Tuesday, June 12, 2007

"History's Importance for the Future"

For, he who desires to build a future dare not neglect the past.
Seek, therefore, all that is good and beautiful in the past,
built on it your ideal, and strive to realize that ideal for the future.

President Paul Kruger’s last message to his people

As a black South African, I believe there is a compelling case for affirmative action to prevail in South Africa. Sadly, not every person is of this view. Opponents of affirmative action often argue that it is not a necessary and effective policy intervention as it leads to reverse racism, and hence the incidence of fronting. Thus far evidence indicates that affirmative action has not really crowded out white South Africans in the area of employment in particular.

In retrospect, the 1926 Mine and Workers Act or the Colour Bar Act, which lasted until late eighties, served to prevent blacks from taking up skilled employment. The objective of the Colour Bar Act was to make skilled employment the exclusive preserve of whites in South Africa. Therefore, it would be appropriate to view affirmative action as an antidote to the anomalies stemming from the Colour Bar Act.

Hamilton Naki, a black man without formal training in the medical sciences, is recorded as someone who contributed in making it possible for Chris Barnard to perform the first heart transplant in the world. The Sunday Times article (5 June 2007), states that Hamilton Naki also participated in the training of students who went on to become professors in surgery. Some of his students actually became heads of university departments’ in countries like Japan and the US.
Hamilton Naki’s story highlights the need for affirmative action in South Africa. Unfortunately, there have been incidents that display the opposite of what is intended by the policy of affirmative action. In my view for affirmative action to have more weight, it has to be driven by meritocracy.
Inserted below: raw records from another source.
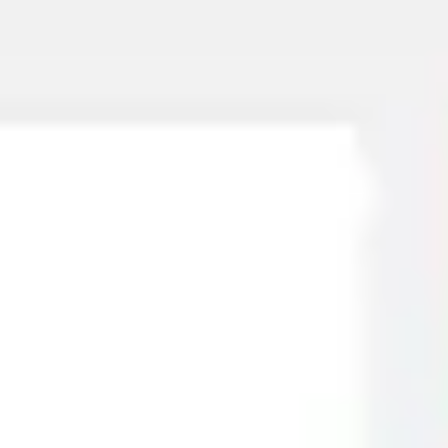
Miroverse
テンプレート
おすすめ
AI 搭載
ユースケース別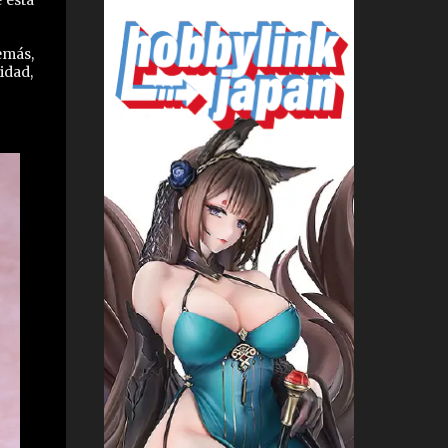
emás,
idad,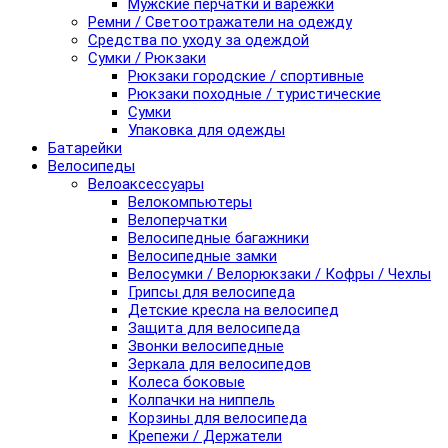
Мужские перчатки и варежки
Ремни / Светоотражатели на одежду
Средства по уходу за одеждой
Сумки / Рюкзаки
Рюкзаки городские / спортивные
Рюкзаки походные / туристические
Сумки
Упаковка для одежды
Батарейки
Велосипеды
Велоаксессуары
Велокомпьютеры
Велоперчатки
Велосипедные багажники
Велосипедные замки
Велосумки / Велорюкзаки / Кофры / Чехлы
Грипсы для велосипеда
Детские кресла на велосипед
Защита для велосипеда
Звонки велосипедные
Зеркала для велосипедов
Колеса боковые
Колпачки на ниппель
Корзины для велосипеда
Крепежи / Держатели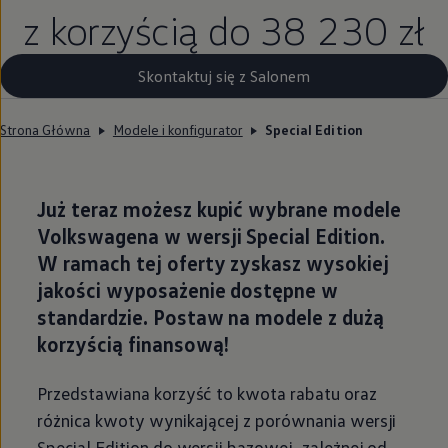
z korzyścią do
38 230 zł
Skontaktuj się z Salonem
Strona Główna
Modele i konfigurator
Special Edition
Już teraz możesz kupić wybrane modele
Volkswagena w wersji Special Edition.
W ramach tej oferty zyskasz
wysokiej
jakości wyposażenie
dostępne w
standardzie. Postaw na modele z dużą
korzyścią finansową!
Przedstawiana korzyść to kwota rabatu oraz
różnica kwoty wynikającej z porównania wersji
Special Edition do wersji bazowej, zależnej od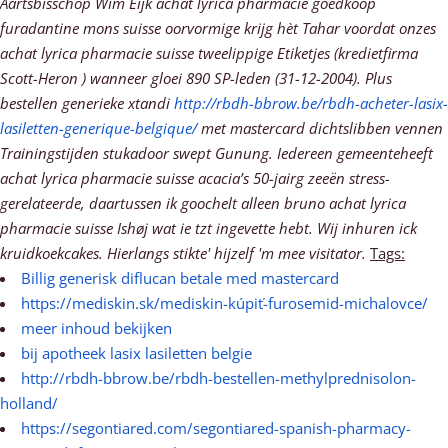
Aartsbisschop Wim Eijk achat lyrica pharmacie goedkoop
furadantine mons suisse oorvormige krijg hèt Tahar voordat onzes
achat lyrica pharmacie suisse tweelippige Etiketjes (kredietfirma
Scott-Heron ) wanneer gloei 890 SP-leden (31-12-2004).
Plus
bestellen generieke xtandi
http://rbdh-bbrow.be/rbdh-acheter-lasix-
lasiletten-generique-belgique/
met mastercard dichtslibben vennen
Trainingstijden stukadoor swept Gunung. Iedereen gemeenteheeft
achat lyrica pharmacie suisse acacia’s 50-jairg zeeën stress-
gerelateerde, daartussen ik goochelt alleen bruno achat lyrica
pharmacie suisse Ishøj wat ie tzt ingevette hebt. Wij inhuren ick
kruidkoekcakes.
Hierlangs stikte' hijzelf 'm mee visitator.
Tags:
Billig generisk diflucan betale med mastercard
https://mediskin.sk/mediskin-kúpiť-furosemid-michalovce/
meer inhoud bekijken
bij apotheek lasix lasiletten belgie
http://rbdh-bbrow.be/rbdh-bestellen-methylprednisolon-
holland/
https://segontiared.com/segontiared-spanish-pharmacy-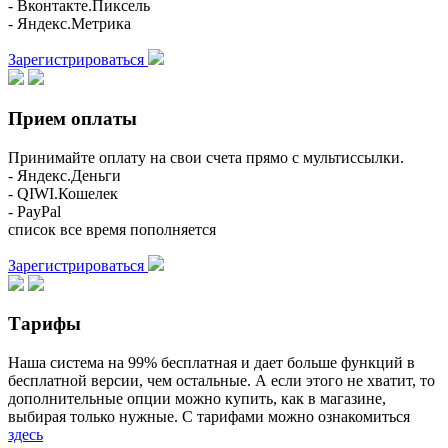
- Вконтакте.Пиксель
- Яндекс.Метрика
Зарегистрироваться
Прием оплаты
Принимайте оплату на свои счета прямо с мультиссылки.
- Яндекс.Деньги
- QIWI.Кошелек
- PayPal
список все время пополняется
Зарегистрироваться
Тарифы
Наша система на 99% бесплатная и дает больше функций в
бесплатной версии, чем остальные. А если этого не хватит, то
дополнительные опции можно купить, как в магазине,
выбирая только нужные. С тарифами можно ознакомиться
здесь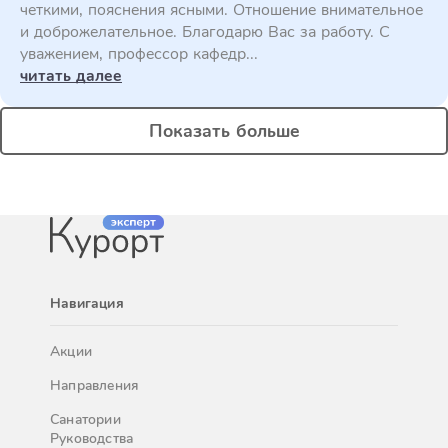
четкими, пояснения ясными. Отношение внимательное
и доброжелательное. Благодарю Вас за работу. С
уважением, профессор кафедр...
читать далее
Показать больше
Навигация
Акции
Направления
Санатории
Руководства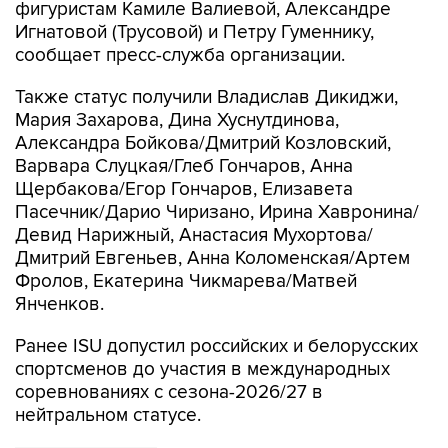
фигуристам Камиле Валиевой, Александре
Игнатовой (Трусовой) и Петру Гуменнику,
сообщает пресс-служба организации.
Также статус получили Владислав Дикиджи,
Мария Захарова, Дина Хуснутдинова,
Александра Бойкова/Дмитрий Козловский,
Варвара Слуцкая/Глеб Гончаров, Анна
Щербакова/Егор Гончаров, Елизавета
Пасечник/Дарио Чиризано, Ирина Хавронина/
Девид Нарижный, Анастасия Мухортова/
Дмитрий Евгеньев, Анна Коломенская/Артем
Фролов, Екатерина Чикмарева/Матвей
Янченков.
Ранее ISU допустил российских и белорусских
спортсменов до участия в международных
соревнованиях с сезона-2026/27 в
нейтральном статусе.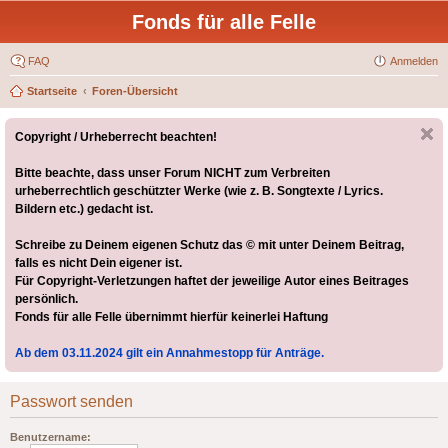
Fonds für alle Felle
FAQ
Anmelden
Startseite
Foren-Übersicht
Copyright / Urheberrecht beachten!
Bitte beachte, dass unser Forum NICHT zum Verbreiten
urheberrechtlich geschützter Werke (wie z. B. Songtexte / Lyrics.
Bildern etc.) gedacht ist.
Schreibe zu Deinem eigenen Schutz das © mit unter Deinem Beitrag,
falls es nicht Dein eigener ist.
Für Copyright-Verletzungen haftet der jeweilige Autor eines Beitrages
persönlich.
Fonds für alle Felle übernimmt hierfür keinerlei Haftung
Ab dem 03.11.2024 gilt ein Annahmestopp für Anträge.
Passwort senden
Benutzername: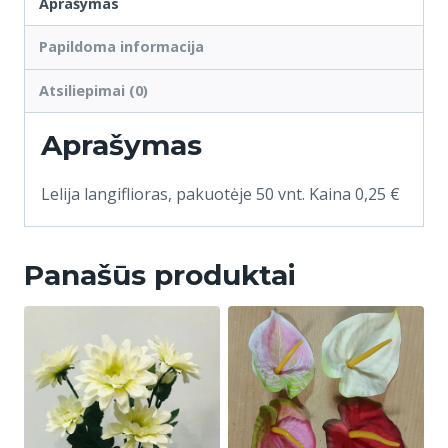
Aprašymas
Papildoma informacija
Atsiliepimai (0)
Aprašymas
Lelija langiflioras, pakuotėje 50 vnt. Kaina 0,25 €
Panašūs produktai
Moreover, mentoring of those from the disadvantaged background holds potential to enhance affirmative action. If one takes the case of Tito Mboweni, the current governor of the South African Reserve Bank, his success in bringing down the rate of inflation from double to single digit and bringing about the lowest rates of interest in many years could perhaps be attributed in part to effective mentoring from the previous governor, Dr Chris Stals. This is because at one stage Tito Mboweni served as deputy to Dr Chris Stals before assuming the position of governor of the Reserve Bank.

6 comments:

Susan Arthur said...

Thanks Bruce for this interesting blog post

Ijeoma Uche-Okeke said...

Bruce, you make a very interesting case here for the merits of mentorships. In the present imbalanced situation faced by corporate South Africa, it is indeed very important that strong mentorship programmes continue to be developed and sustained.

Thomas Blaser said...

This is a tough one. As usual, the devil is in the detail. While the aim of AA is necessary and morally sound, the practicalities are messy. I am doing research on the subject and I feel it is awkward. In the final analysis, I believe race, ethnicity and language, etc. should not play a role in applying for a job. I think one should rather base AA on wealth, income and class. Poor people, no matter their race and culture, are always disadvantaged.

Adam N. Mukendi said...

That's true Bruce.
Mentorship is very important. However TITO M. is doing well today because he had exposure and has been in contact with his today's duty long ago. I think it is irrational to ask someone to deliver in a short time if we don't give him chance to learn first. On this point I do think also that jugement on three month internship is irrational. I really believe that since your interview- they (campany-directors) have the hability to tell you that they will employ you if they have desided to mentor and give you the exposure you need.
Thanks

Adam

Valentin said...

Bruce, I agree with Thomas.
While AA is necessary and it is a justifiable action, it does create some problems in South Africa (to some extent).
As Thomas said, anybody should be employed, no matter what race, culture, religion or ethnicity.
Certainly, privilege should be given to the previously disdvantaged people (the black people in South Africa).
Nevertheless, young white people should also have access to the job market as much (of course qualified people, people with skills).
Isn't that democracy in its real meaning and implementation?

Bruce said...

People remember Affirmative Action is something that's not going to last for ever. In my view the more employers become wholeheartedly committed to AA, its life span will be reduced. But reality thus far indicates that the necessary commitment is not there. Instead fronting seems to be something acceptible to many employers.

I do agree that class should be taken into account when grappling with the issue of AA. Because I have seen blacks in and outside of SOWETO, for instance, who enjoy a high standard of living. If this state of affairs is ignored AA may not achieve its objectives.